De onde vimos: DL 10/2024 (Simplex Urbanístico)
O Decreto-Lei n.º 10/2024, de 8 de janeiro, conhecido como Simplex Urbanístico, marcou a primeira reforma profunda do RJUE em mais de uma década. Foi pensado para reduzir prazos médios de licenciamento e descomplicar trâmites administrativos. Trouxe três alterações estruturais:
- Reforço do papel da comunicação prévia em alternativa ao licenciamento, em obras compatíveis com instrumentos de gestão territorial
- Deferimentos tácitos com prazos definidos — quando a câmara não responde no prazo, há obras que se consideram tacitamente deferidas
- Reforço da responsabilidade técnica do projetista e do diretor de obra — em troca da redução do controlo prévio camarário
O DL 10/2024 já estava a ser aplicado em 2025 e criou condições para a segunda vaga de simplificação que se iniciou em 2026.
O ponto de viragem: Lei n.º 9-B/2026
A Lei n.º 9-B/2026, de 6 de março é uma lei de autorização legislativa: o Parlamento autoriza o Governo a aprovar, por decreto-lei, a próxima vaga de alterações ao RJUE e ao regime jurídico da reabilitação urbana. O prazo concedido para o Governo aprovar os decretos-lei autorizados é de 180 dias a contar da publicação — o que coloca a expectativa de publicação dos diplomas finais para o final de agosto ou setembro de 2026.
Entre as orientações fixadas pela Lei n.º 9-B/2026, com base nos comunicados do Conselho de Ministros e nas análises de Sérvulo & Associados e Cuatrecasas, os principais eixos são:
1. Generalização da comunicação prévia
Sempre que os parâmetros urbanísticos (índices, alinhamentos, cércea, áreas) estejam inequivocamente definidos em PDM, plano de pormenor ou loteamento, a obra passa a ser autorizada por comunicação prévia, deixando de carecer de licença.

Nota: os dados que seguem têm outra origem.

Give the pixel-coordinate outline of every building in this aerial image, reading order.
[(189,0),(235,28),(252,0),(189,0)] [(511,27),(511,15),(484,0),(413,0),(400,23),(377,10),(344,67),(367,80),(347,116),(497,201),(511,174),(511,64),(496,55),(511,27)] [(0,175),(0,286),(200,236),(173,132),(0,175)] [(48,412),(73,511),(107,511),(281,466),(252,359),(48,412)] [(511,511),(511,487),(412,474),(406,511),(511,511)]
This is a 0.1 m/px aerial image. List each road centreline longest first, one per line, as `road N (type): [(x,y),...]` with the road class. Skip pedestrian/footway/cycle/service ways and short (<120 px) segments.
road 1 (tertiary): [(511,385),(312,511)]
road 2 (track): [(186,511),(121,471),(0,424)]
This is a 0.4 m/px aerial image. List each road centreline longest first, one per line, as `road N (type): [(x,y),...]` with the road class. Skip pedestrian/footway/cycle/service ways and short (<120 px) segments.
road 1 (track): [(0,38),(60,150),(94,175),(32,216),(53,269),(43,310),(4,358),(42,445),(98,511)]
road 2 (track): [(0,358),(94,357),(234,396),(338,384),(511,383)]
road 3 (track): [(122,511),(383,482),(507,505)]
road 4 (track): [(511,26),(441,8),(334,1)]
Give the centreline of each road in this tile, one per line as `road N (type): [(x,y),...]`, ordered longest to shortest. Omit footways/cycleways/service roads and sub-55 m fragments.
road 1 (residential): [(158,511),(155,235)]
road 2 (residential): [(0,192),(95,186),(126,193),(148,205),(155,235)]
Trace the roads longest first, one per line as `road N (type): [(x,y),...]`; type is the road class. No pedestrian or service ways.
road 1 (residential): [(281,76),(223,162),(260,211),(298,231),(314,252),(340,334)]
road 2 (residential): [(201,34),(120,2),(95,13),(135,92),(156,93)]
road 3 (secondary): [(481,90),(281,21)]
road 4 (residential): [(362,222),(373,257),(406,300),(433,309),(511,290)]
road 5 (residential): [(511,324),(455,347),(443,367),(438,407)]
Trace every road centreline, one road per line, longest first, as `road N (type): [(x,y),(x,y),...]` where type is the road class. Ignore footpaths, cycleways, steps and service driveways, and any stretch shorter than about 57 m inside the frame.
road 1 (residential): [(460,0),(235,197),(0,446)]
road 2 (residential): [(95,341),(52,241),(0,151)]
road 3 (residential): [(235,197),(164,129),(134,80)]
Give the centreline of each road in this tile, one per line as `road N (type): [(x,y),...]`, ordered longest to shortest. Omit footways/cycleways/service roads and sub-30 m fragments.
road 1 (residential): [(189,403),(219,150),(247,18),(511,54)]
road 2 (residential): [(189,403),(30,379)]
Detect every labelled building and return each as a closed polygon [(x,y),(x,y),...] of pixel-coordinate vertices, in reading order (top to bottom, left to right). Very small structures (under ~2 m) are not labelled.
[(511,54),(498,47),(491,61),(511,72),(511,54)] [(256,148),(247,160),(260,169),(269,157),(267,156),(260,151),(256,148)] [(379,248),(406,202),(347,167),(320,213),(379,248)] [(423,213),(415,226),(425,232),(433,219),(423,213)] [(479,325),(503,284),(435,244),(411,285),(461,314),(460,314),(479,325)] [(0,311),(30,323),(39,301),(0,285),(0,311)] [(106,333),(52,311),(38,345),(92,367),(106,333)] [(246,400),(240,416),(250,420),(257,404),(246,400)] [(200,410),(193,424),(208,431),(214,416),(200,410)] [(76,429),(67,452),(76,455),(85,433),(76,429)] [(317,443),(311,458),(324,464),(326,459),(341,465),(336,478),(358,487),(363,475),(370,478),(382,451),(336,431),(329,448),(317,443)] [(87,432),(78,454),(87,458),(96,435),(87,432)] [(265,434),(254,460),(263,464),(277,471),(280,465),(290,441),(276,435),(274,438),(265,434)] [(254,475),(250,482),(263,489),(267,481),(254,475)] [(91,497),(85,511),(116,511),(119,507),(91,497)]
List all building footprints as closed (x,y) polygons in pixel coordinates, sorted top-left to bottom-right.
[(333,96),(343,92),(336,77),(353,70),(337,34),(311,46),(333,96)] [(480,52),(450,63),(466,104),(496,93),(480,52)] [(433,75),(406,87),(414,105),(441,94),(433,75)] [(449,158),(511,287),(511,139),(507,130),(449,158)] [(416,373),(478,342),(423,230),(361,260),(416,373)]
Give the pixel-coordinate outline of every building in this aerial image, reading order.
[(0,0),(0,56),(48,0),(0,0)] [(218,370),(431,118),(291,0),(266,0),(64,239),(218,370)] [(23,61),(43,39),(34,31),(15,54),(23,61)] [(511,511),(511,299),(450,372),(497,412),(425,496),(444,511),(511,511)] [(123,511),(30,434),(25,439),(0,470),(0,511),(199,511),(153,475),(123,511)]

A comunicação prévia perde formalmente a natureza de controlo prévio — passa a ser um ato declarativo do promotor, baseado em projeto subscrito por técnico habilitado.
2. Conferência única para resolver pareceres contraditórios
Cria-se um mecanismo de conferência única entre todas as entidades que devam pronunciar-se sobre um projeto (CCDR, autoridade de saúde, REN, RAN, IP, infraestruturas), de modo a que pareceres contraditórios sejam resolvidos numa única instância de decisão e em prazos definidos.
3. Compromisso arbitral em conflitos urbanísticos
Alarga-se a possibilidade de recurso à arbitragem para resolver litígios urbanísticos entre promotores e câmaras municipais, oferecendo uma alternativa mais rápida do que o contencioso administrativo tradicional.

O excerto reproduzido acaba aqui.